_Task to carry out_
Please report how many lines in these records contain the string "distance", and give nothing besides the number.

_Extracted information_
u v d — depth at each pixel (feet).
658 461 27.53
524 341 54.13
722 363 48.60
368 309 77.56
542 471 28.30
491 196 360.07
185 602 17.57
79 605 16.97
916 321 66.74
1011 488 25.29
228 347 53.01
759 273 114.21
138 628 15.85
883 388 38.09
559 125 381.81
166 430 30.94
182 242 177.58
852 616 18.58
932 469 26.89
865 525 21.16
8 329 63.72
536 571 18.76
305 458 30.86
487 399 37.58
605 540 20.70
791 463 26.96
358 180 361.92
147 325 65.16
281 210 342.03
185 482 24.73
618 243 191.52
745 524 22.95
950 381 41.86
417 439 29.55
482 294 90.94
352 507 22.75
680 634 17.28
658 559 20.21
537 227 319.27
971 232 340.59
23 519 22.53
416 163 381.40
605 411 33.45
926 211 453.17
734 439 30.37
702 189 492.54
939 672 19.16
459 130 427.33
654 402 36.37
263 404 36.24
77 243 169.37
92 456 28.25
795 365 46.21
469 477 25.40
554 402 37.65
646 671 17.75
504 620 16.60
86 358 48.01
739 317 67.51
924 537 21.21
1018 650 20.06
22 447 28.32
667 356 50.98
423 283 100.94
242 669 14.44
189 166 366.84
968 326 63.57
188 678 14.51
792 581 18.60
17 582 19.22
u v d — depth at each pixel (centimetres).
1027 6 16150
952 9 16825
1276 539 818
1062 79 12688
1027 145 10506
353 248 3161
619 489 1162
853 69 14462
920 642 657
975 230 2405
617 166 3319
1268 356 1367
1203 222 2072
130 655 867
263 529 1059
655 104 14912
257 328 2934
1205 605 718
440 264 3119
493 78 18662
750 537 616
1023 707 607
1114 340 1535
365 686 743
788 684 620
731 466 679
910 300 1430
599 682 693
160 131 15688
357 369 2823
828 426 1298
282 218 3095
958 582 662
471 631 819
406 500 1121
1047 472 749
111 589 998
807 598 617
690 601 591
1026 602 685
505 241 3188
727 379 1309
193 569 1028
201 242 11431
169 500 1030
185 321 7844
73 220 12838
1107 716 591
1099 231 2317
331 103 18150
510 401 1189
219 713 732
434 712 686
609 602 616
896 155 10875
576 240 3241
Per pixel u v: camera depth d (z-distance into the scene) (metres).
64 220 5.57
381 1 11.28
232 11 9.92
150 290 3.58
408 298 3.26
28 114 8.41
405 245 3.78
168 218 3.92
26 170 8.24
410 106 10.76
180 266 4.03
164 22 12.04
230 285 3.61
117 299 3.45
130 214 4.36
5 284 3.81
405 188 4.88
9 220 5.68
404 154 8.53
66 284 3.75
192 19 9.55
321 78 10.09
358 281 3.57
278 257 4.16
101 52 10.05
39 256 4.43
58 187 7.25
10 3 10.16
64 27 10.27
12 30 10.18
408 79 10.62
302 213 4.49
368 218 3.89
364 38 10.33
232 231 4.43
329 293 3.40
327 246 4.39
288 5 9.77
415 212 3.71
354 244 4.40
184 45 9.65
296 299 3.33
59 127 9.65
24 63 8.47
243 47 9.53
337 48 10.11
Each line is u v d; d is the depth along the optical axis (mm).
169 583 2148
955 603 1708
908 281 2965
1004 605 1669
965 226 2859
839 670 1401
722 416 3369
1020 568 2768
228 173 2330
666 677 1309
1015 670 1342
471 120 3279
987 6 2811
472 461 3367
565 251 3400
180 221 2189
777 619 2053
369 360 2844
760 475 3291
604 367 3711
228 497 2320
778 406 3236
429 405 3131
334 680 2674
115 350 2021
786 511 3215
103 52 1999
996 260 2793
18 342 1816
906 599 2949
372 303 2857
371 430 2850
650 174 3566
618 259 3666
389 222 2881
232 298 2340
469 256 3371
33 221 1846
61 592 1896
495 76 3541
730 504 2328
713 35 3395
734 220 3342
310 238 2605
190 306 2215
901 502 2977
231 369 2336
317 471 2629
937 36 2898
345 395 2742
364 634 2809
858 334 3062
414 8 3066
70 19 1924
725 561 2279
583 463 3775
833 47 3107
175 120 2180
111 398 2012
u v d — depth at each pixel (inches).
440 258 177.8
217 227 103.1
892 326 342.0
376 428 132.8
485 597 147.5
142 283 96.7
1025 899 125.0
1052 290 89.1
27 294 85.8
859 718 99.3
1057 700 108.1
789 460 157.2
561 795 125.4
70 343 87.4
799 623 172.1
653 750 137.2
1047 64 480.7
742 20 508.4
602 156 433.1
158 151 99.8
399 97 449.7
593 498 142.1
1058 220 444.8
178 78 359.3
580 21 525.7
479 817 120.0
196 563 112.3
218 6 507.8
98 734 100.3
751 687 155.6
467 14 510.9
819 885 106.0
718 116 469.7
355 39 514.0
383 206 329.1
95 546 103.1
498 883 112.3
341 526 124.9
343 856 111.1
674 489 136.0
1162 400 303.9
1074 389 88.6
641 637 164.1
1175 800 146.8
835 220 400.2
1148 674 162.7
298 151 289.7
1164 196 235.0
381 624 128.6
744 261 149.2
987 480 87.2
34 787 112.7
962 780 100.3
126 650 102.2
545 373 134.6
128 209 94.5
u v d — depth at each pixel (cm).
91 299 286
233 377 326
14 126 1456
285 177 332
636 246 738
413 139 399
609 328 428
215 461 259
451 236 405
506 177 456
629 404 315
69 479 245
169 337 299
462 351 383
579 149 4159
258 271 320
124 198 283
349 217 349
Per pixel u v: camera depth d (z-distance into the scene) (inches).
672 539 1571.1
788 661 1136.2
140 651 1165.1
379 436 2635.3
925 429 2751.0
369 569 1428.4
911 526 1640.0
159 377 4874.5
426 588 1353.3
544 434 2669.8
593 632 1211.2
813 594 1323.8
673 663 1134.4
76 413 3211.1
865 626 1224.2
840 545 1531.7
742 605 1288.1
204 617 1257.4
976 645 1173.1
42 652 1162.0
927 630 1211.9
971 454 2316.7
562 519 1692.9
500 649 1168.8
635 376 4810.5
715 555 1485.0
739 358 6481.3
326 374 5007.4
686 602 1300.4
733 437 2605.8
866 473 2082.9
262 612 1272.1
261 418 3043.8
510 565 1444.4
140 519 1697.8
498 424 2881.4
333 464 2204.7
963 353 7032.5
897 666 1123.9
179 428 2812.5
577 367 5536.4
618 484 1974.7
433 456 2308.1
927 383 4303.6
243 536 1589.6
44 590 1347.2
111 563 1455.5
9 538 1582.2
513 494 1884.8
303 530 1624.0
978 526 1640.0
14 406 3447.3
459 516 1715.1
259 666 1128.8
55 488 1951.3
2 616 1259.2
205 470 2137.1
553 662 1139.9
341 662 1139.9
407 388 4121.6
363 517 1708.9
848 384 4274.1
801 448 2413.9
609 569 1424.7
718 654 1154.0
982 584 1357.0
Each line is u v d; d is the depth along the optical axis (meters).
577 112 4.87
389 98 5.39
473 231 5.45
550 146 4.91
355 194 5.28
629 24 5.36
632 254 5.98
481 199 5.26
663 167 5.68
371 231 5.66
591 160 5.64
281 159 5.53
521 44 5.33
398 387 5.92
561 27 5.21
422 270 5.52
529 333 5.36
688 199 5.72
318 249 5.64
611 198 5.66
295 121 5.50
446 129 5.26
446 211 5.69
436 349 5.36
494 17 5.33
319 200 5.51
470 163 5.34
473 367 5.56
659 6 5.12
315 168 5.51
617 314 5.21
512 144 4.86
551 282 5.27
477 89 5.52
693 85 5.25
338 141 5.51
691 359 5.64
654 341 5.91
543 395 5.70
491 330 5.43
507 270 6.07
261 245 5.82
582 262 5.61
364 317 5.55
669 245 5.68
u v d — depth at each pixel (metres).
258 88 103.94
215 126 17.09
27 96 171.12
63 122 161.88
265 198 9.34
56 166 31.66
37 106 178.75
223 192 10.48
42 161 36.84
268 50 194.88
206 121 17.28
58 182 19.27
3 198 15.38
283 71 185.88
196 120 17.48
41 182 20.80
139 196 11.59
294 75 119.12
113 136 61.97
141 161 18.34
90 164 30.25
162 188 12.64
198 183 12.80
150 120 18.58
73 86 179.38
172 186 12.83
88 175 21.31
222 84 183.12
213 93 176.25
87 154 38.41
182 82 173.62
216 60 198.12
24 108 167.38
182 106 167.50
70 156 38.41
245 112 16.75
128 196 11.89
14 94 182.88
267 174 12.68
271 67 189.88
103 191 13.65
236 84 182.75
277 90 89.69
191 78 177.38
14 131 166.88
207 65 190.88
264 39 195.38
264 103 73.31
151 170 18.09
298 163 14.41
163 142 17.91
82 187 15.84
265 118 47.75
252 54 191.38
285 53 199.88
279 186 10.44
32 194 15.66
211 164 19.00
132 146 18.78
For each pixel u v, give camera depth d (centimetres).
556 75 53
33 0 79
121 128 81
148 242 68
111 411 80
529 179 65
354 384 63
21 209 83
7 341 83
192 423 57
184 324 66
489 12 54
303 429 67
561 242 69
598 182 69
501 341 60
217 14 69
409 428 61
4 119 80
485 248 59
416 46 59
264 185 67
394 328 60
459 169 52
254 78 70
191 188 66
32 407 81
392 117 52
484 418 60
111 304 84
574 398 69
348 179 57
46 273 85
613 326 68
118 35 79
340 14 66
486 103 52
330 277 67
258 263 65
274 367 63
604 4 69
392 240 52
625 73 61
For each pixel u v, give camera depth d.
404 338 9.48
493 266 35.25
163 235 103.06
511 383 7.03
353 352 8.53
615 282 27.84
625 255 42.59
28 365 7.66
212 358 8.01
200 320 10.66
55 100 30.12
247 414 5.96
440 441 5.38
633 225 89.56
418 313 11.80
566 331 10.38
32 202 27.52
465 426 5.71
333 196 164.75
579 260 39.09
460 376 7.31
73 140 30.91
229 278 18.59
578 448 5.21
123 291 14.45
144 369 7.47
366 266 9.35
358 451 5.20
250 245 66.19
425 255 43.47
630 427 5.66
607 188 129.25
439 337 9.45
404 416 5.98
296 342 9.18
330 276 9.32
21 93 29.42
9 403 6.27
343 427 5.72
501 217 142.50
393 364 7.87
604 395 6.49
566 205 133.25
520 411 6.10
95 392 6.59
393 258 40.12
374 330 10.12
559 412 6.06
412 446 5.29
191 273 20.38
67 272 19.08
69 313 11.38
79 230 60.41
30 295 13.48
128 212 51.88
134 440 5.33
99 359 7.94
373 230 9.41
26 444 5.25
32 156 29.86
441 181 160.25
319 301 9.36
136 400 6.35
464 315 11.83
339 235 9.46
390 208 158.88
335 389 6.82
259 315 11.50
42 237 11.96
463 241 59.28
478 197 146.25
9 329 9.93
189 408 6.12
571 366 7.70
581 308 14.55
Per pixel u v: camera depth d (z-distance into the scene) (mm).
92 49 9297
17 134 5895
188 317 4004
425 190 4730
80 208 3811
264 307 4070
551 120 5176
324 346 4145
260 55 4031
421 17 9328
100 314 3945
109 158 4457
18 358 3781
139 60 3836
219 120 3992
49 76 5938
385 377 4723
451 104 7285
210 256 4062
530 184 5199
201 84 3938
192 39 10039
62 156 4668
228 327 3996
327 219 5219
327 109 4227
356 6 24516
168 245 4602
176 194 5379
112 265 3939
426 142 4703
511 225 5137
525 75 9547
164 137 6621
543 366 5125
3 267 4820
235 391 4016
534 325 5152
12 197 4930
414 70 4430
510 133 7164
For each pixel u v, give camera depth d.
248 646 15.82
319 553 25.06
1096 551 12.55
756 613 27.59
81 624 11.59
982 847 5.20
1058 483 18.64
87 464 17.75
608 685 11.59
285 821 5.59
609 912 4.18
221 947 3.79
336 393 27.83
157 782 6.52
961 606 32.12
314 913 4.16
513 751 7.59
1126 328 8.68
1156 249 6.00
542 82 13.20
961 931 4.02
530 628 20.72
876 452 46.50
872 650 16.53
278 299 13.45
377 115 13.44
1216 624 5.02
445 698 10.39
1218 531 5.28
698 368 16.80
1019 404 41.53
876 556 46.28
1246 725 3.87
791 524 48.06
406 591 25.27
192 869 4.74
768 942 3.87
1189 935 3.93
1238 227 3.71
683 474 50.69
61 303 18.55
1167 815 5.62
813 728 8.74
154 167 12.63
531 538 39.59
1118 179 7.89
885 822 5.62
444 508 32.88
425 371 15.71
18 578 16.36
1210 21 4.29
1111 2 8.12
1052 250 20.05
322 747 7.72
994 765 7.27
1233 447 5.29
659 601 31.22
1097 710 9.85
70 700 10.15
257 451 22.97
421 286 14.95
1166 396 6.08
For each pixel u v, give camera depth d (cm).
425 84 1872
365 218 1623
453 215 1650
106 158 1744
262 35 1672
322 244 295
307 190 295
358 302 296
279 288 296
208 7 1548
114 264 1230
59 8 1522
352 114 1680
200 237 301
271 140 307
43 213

_Solution to this problem_
3